In questo modo, Magnaghi introduce un concetto apparentemente strabiliante, quello di “coscienza di luogo”, come condizione individuale e collettiva per ricostruire una soggettività del territorio, ma anche per progettare modelli socio-economici alternativi capaci , attraverso una sorta di globalizzazione dal basso, di costruire mondi locali di vita, di produzione di beni e servizi pubblici, di reti di consumo e di scambi solidali, dando una sorta di primato politico a tutte le forme di cittadinanza attiva esistenti, sia nei Paesi sviluppati che in quelli più poveri.

Molti anni fa (1984), Enzo Tiezzi e Laura Conti, entrambi fondatori del movimento ambientalista moderno in Italia, giungevano alla conseguenza che “… le culture umanistiche (marxiste o capitaliste) mancano di un parametro fondamentale nella loro analisi storica : il tempo biologico”. Enzo Tiezzi, in particolare, sottolineava che “ le scale biologiche e storiche si sono invertite, poiché i tempi biologici e i tempi storici seguono ritmi diversi.”
Alcuni anni prima (1980), in un’intervista a Bernard Levy, il celebre filosofo francese Jean Paul Sartre, lanciava un appello di speranza per il futuro, chiamando in causa l’evoluzione e l’idea del fine dell’umanità:

“ Non siamo degli uomini completi. Siamo degli esseri umani che si dibattono per stabilire rapporti umani e per arrivare ad una definizione dell’uomo; è una lotta che durerà a lungo (...) per raggiungere il nostro fine che è quello di giungere ad un corpo costituito in cui ciascuno sia un uomo e in cui le collettività siano umane”.

In altre parole, Sartre ci premoniva che l’uomo ha molta strada da percorrere per comportarsi come tale; la sua evoluzione non è ancora sufficiente perché il concetto di fraternità, di specie comune sia acquisito.
“Le azioni dell’uomo non tendono ancora a un fine comune di sopravvivenza della specie(umana)”: in questo modo Enzo Tiezzi, nel suo libro più famoso, “Tempi storici, tempi biologici” (1984) introduceva nell’analisi e nella valutazione dell’ambiente e del territorio il concetto di “coscienza di specie”.

Anche Tiezzi, come Magnaghi,( Il progetto locale, 2001) invitava a passare dalla “coscienza di classe” a una coscienza de-ideologizzata ma concreta, la coscienza di specie per il primo, la coscienza di luogo per il secondo.
Tuttavia come aveva precedentemente intuito Sartre, la coscienza di specie è propedeutica alla coscienza di luogo da parte dei suoi abitanti.

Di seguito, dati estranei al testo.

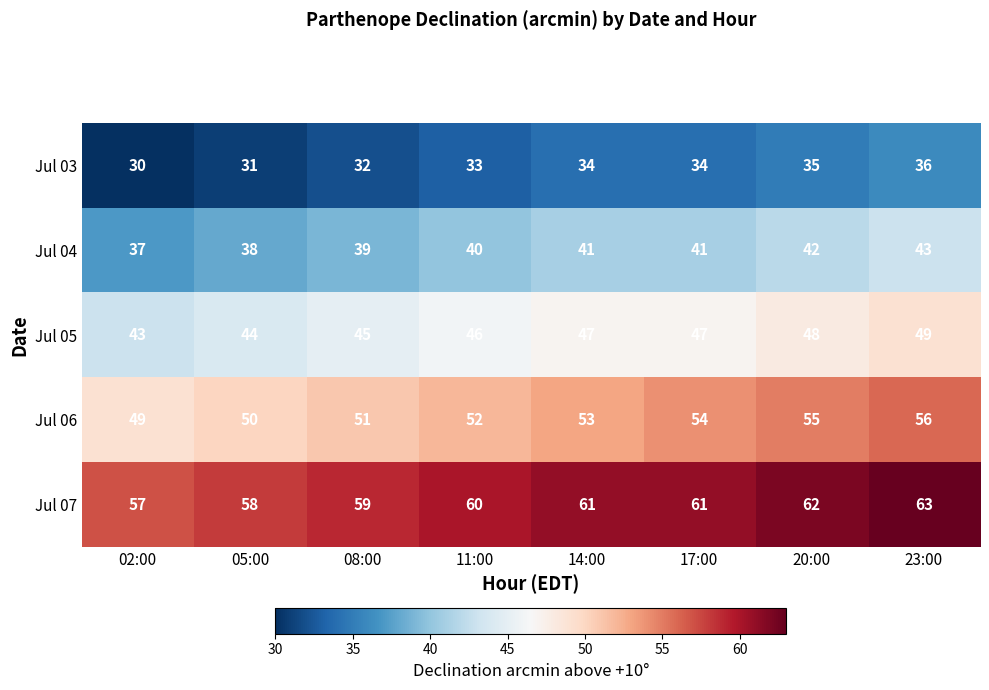

What is the sum of all Jul 04 values?

321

Proprio le sconvolgenti previsioni descritte nel rapporto Stern(2006), in conseguenza di determinati scenari di modificazioni climatiche a scala globale, hanno smentito l’idea che sia possibile attendere i tempi necessari alla formazione di una “coscienza di luogo” da parte degli abitanti del pianeta.

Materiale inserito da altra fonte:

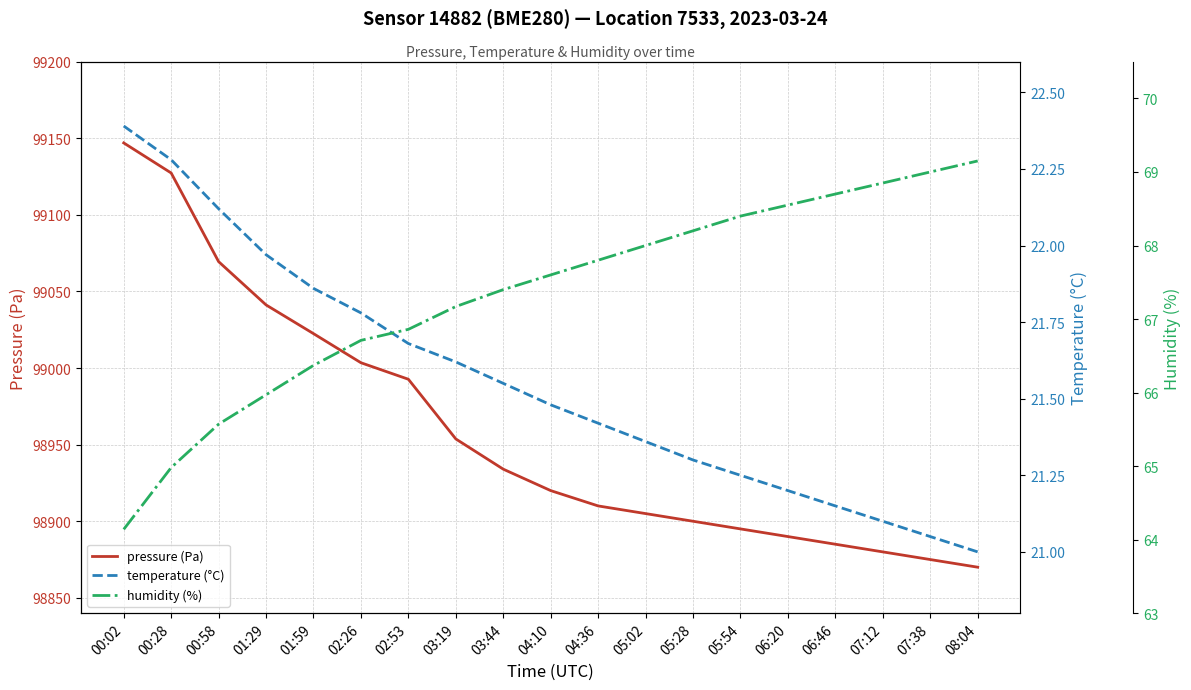

True or false: humidity (%) has more than 0 points higher than both neighbors.

False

L’utopia di Magnaghi e della scuola territorialista verte proprio sulla rinuncia ad accettare che i tempi biologici non coincidano con i tempi storici, mentre invece abbiamo a disposizione solo il tempo di una generazione per portare a compimento quella “rivoluzione energetica urbana” di cui parlano Peter Droge e Jeremy Rifkin nelle loro ultime opere.

L’acquisizione di una “coscienza di luogo” deve avvenire contemporaneamente a livello locale e a livello globale. Non ha alcun senso, come fa invece la scuola territorialista italiana, distinguere tra una scienza dello sviluppo sostenibile ( Ecological economics) fondata sull’efficienza tecnologica e sull’innovazione dei sistemi urbani e una teoria dell’autosostenibilità, nella quale ”la sostenibilità ambientale è inscindibile da quella culturale, sociale ed economica”.

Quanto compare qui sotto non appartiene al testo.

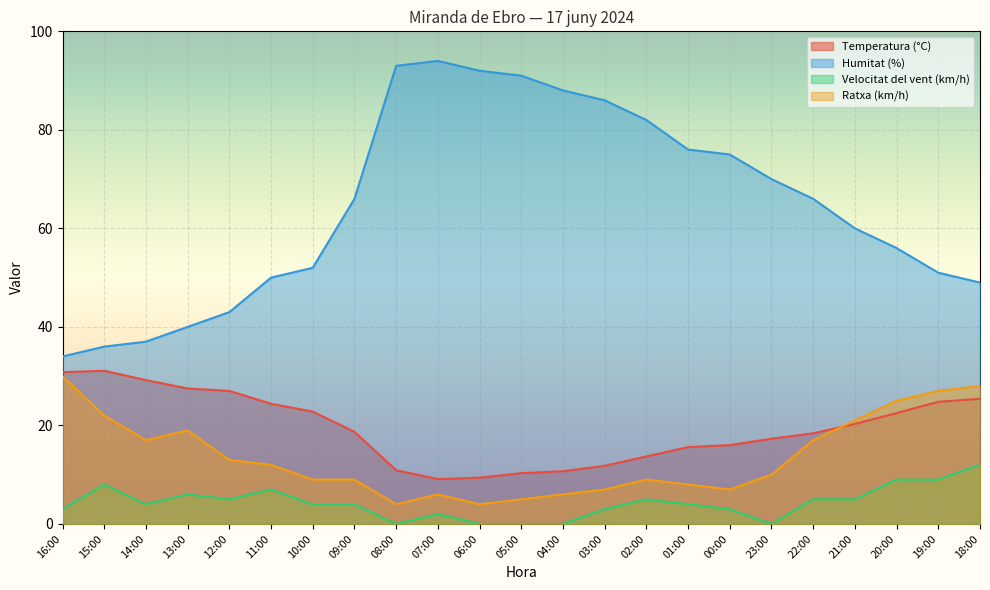

What is the difference between the maximum and minimum values in the Ratxa (km/h) series?

26.0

Questa distinzione porta inevitabilmente, non, come sostiene Magnaghi, a una diversa definizione di sviluppo sostenibile (sviluppo autosostenibile), bensì a congiungersi inevitabilmente con le tesi di Serge Latouche, sulla decrescita (più o meno felice) e sul non-sviluppo.
“Coscienza di specie e coscienza di luogo” sono destinate a svilupparsi sequenzialmente oppure a soccombere insieme di fronte alla velocità e ai ritmi dei cambiamenti climatici e della drastica riduzione di cibo e di materie prime per l’umanità.
Sono maturi, invece, i tempi perché l’agire globale dell’uomo vada di pari passo con l’agire locale, sincronizzando le lancette dell’orologio biologico con la clessidra delle trasformazioni prodotte dall’uomo sull’ambiente.